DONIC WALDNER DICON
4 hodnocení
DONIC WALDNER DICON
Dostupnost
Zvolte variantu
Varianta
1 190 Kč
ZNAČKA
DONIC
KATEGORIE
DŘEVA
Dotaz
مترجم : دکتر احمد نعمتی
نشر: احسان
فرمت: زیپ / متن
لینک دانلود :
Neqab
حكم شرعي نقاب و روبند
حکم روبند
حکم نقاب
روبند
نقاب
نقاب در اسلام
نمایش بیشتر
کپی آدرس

*-*-*

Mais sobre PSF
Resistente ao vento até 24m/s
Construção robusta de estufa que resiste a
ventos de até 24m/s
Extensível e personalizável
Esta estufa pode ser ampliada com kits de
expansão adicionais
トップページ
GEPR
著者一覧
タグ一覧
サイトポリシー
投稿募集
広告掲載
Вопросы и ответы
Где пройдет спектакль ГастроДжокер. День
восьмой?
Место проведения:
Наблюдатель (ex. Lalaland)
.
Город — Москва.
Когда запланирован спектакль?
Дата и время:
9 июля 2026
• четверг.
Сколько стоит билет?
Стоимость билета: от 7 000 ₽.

*-*-*

Copy out the listing above from the line with "Mais sobre PSF" to the line with "Сколько стоит билет?", including both of those lines.

__Output for this task__.
Mais sobre PSF
Resistente ao vento até 24m/s
Construção robusta de estufa que resiste a
ventos de até 24m/s
Extensível e personalizável
Esta estufa pode ser ampliada com kits de
expansão adicionais
トップページ
GEPR
著者一覧
タグ一覧
サイトポリシー
投稿募集
広告掲載
Вопросы и ответы
Где пройдет спектакль ГастроДжокер. День
восьмой?
Место проведения:
Наблюдатель (ex. Lalaland)
.
Город — Москва.
Когда запланирован спектакль?
Дата и время:
9 июля 2026
• четверг.
Сколько стоит билет?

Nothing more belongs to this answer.